To do
Go through the entries below and print, exactly, the lines starting at the one with "left front paw: (367, 411)" and ending at the one with "root of tail: (301, 553)", keeping both ends and no others.

Source information

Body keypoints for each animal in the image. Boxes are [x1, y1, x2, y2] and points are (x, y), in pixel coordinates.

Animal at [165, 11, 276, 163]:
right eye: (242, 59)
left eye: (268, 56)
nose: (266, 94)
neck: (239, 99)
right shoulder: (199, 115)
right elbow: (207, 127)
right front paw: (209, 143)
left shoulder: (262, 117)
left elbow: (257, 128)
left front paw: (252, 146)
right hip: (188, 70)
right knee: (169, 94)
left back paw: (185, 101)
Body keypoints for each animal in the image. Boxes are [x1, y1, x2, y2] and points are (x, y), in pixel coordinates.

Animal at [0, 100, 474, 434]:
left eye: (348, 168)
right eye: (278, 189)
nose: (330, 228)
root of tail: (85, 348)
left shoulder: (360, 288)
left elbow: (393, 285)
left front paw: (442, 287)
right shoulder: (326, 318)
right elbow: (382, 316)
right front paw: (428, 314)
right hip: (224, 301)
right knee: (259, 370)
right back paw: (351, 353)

--

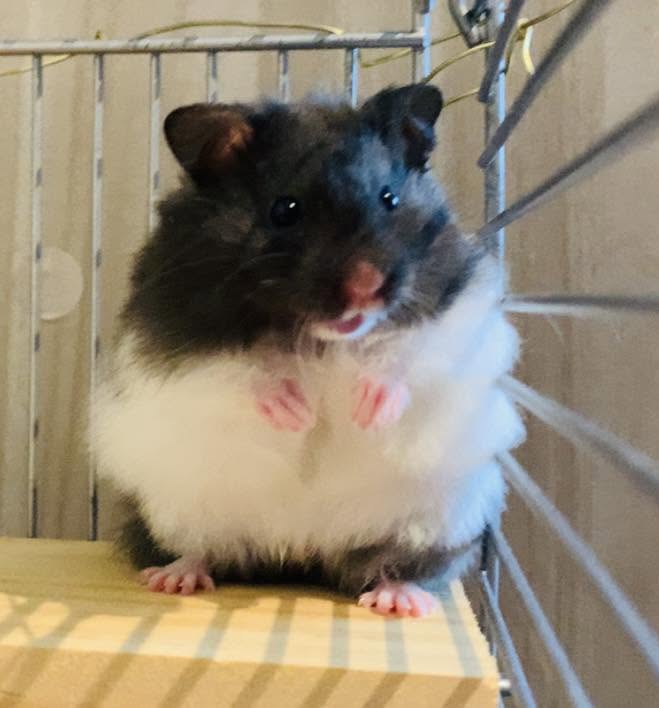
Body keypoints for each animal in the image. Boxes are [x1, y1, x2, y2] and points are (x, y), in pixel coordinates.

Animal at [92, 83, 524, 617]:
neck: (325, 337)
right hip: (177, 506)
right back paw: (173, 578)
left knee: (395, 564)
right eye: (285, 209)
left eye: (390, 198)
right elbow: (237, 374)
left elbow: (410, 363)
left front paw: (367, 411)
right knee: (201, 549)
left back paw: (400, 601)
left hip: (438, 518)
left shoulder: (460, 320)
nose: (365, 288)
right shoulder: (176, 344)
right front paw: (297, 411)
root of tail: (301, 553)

Result of the task
left front paw: (367, 411)
right knee: (201, 549)
left back paw: (400, 601)
left hip: (438, 518)
left shoulder: (460, 320)
nose: (365, 288)
right shoulder: (176, 344)
right front paw: (297, 411)
root of tail: (301, 553)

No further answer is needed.